[Collected data entries]
— start —
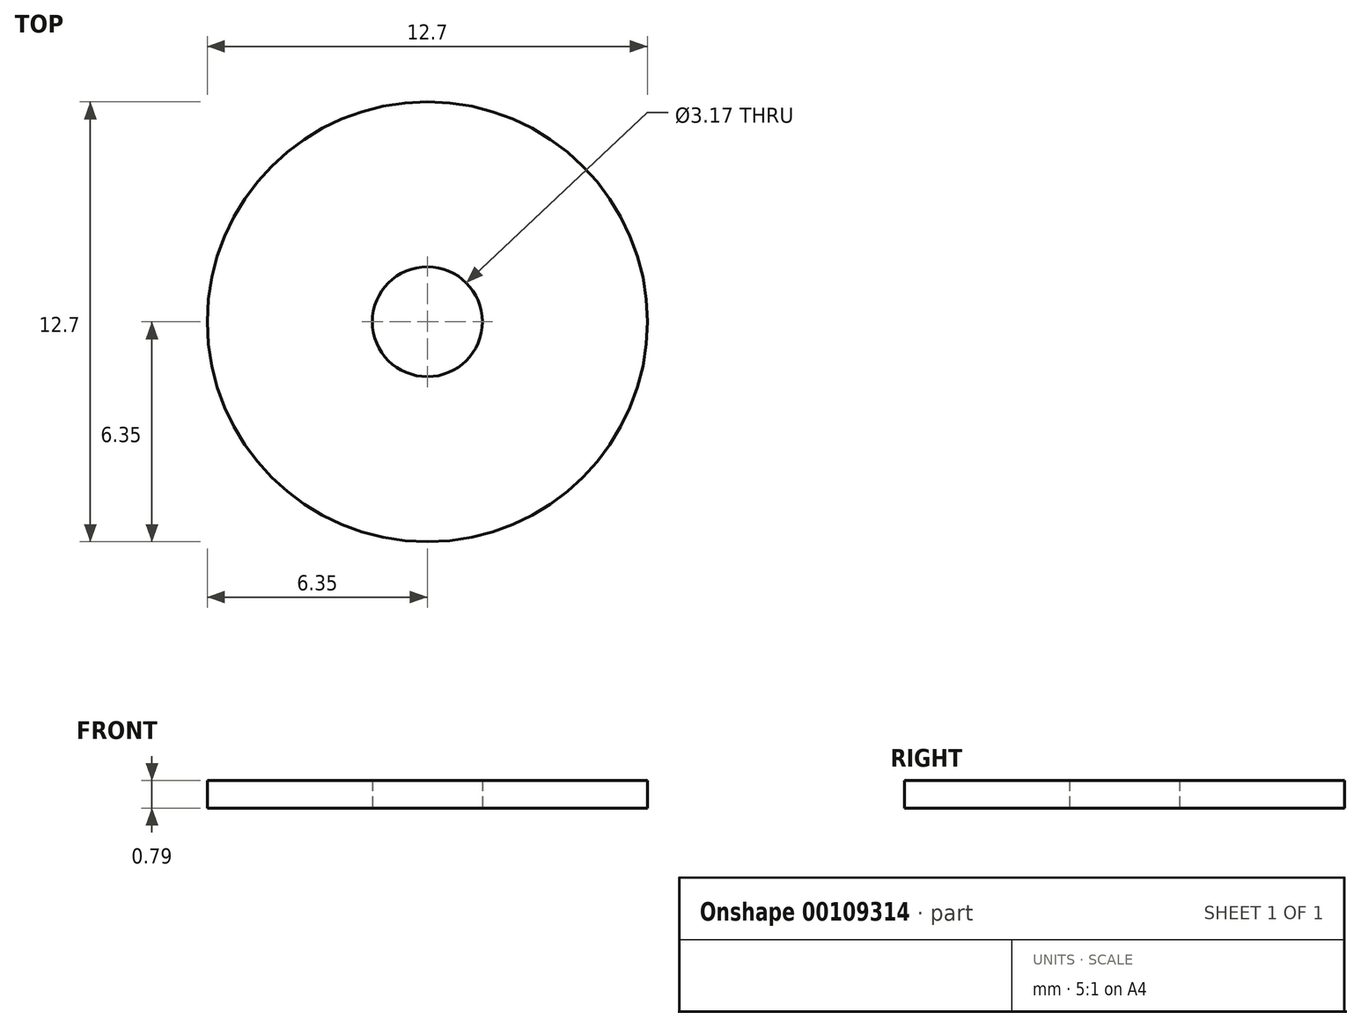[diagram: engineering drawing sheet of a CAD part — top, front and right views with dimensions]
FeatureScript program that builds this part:
annotation { "Feature Type Name" : "Feature", "Feature Type Description" : "" }
export const myFeature = defineFeature(function(context is Context, id is Id, definition is map)
    precondition{}
    {
        {
            var Q0;
            Q0=qCreatedBy(makeId("Top.planeOp"),FACE);
            var sketch = newSketch(context, id + "F0", { "sketchPlane" : qUnion([Q0])});
            skCircle(sketch, "E0", {"center": v(0, 0) * mm, "radius": 6.35 * mm});
            skCircle(sketch, "E1", {"center": v(0, 0) * mm, "radius": 1.59 * mm});
            skSolve(sketch);
        }
        {
            var Q0;
            Q0=makeQuery(id+"F0.imprint","IMPRINT",FACE,{"disambiguationData":[TD([[makeQuery(id+"F0.imprint","IMPRINT",EDGE,{"derivedFrom":sQuery(id+"F0.wireOp",EDGE,"E0")}),1.0]])]});
            extrude(context, id + "F1", {"entities" : qUnion([Q0]), "depth" : 0.8 * mm});
        }
    });
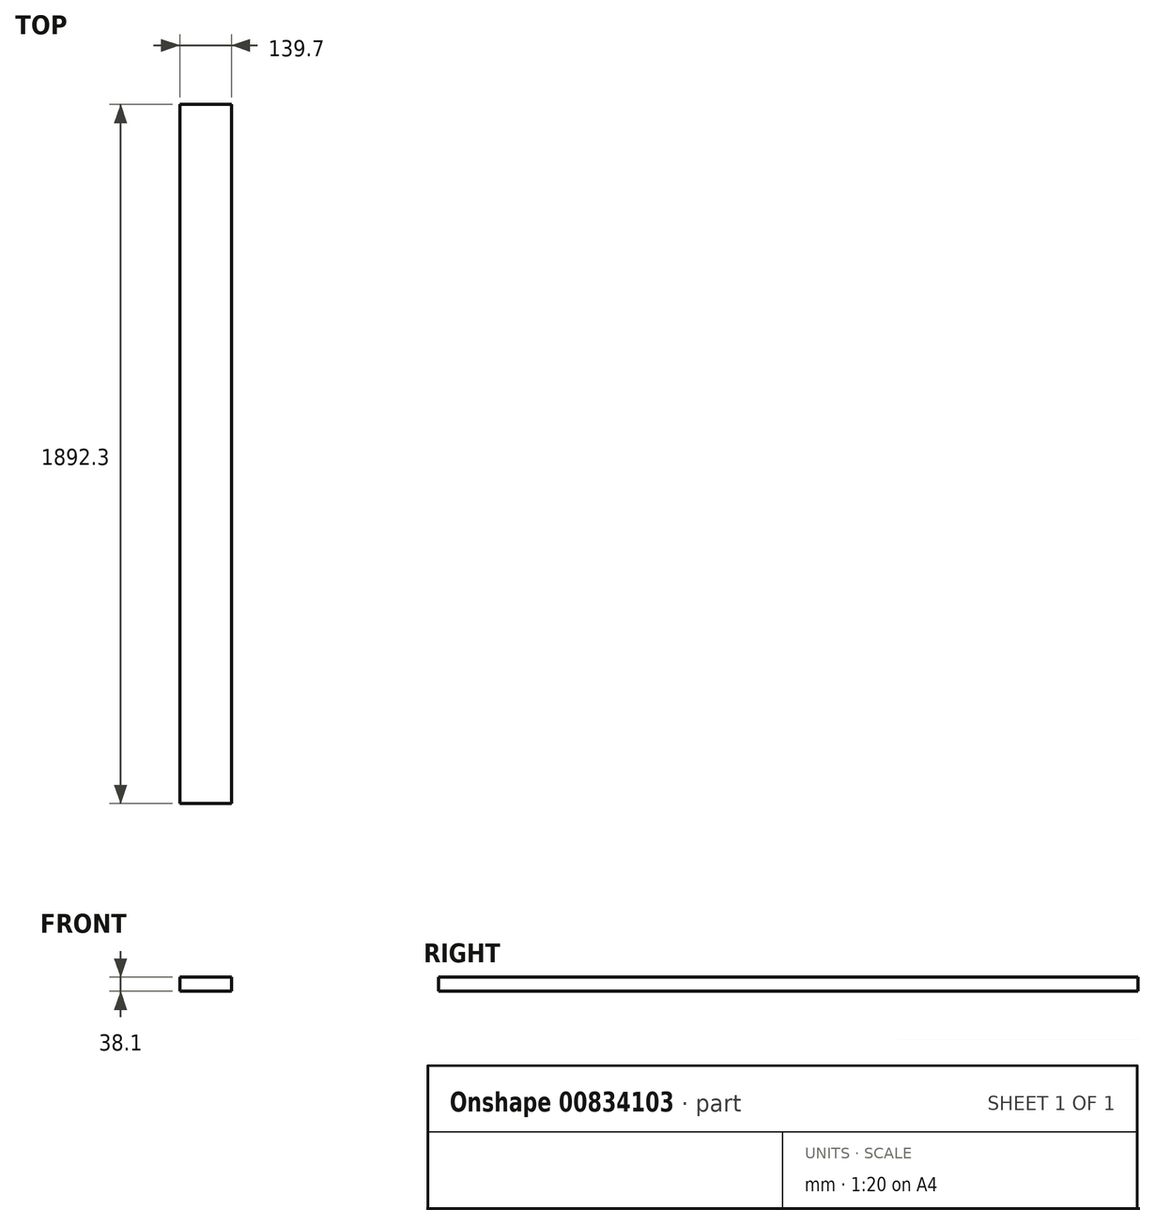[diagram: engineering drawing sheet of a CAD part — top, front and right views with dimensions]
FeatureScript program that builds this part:
annotation { "Feature Type Name" : "Feature", "Feature Type Description" : "" }
export const myFeature = defineFeature(function(context is Context, id is Id, definition is map)
    precondition{}
    {
        {
            var Q0;
            Q0=qCreatedBy(makeId("Front.planeOp"),FACE);
            var sketch = newSketch(context, id + "F0", { "sketchPlane" : qUnion([Q0])});
            skLineSegment(sketch, "E0.bottom", {"start": v(69.85, -19.05) * mm, "end": v(-69.85, -19.05) * mm});
            skLineSegment(sketch, "E0.top", {"start": v(69.85, 19.05) * mm, "end": v(-69.85, 19.05) * mm});
            skLineSegment(sketch, "E0.left", {"start": v(69.85, -19.05) * mm, "end": v(69.85, 19.05) * mm});
            skLineSegment(sketch, "E0.right", {"start": v(-69.85, -19.05) * mm, "end": v(-69.85, 19.05) * mm});
            skPoint(sketch, "E0.middle", {"position": v(0, 0) * mm});
            skSolve(sketch);
        }
        {
            var Q0;
            Q0=qSketchRegion(id+"F0",true);
            extrude(context, id + "F1", {"entities" : qUnion([Q0]), "endBound" : BoundingType.SYMMETRIC, "depth" : 1892.3 * mm});
        }
    });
— end —
# [WRITTEN INSTRUCTION]
Pull out every line in the entries above that contains the string "depth", matching case exactly.

# [EXERCISE OUTPUT]
            extrude(context, id + "F1", {"entities" : qUnion([Q0]), "depth" : 0.8 * mm});
            extrude(context, id + "F1", {"entities" : qUnion([Q0]), "endBound" : BoundingType.SYMMETRIC, "depth" : 1892.3 * mm});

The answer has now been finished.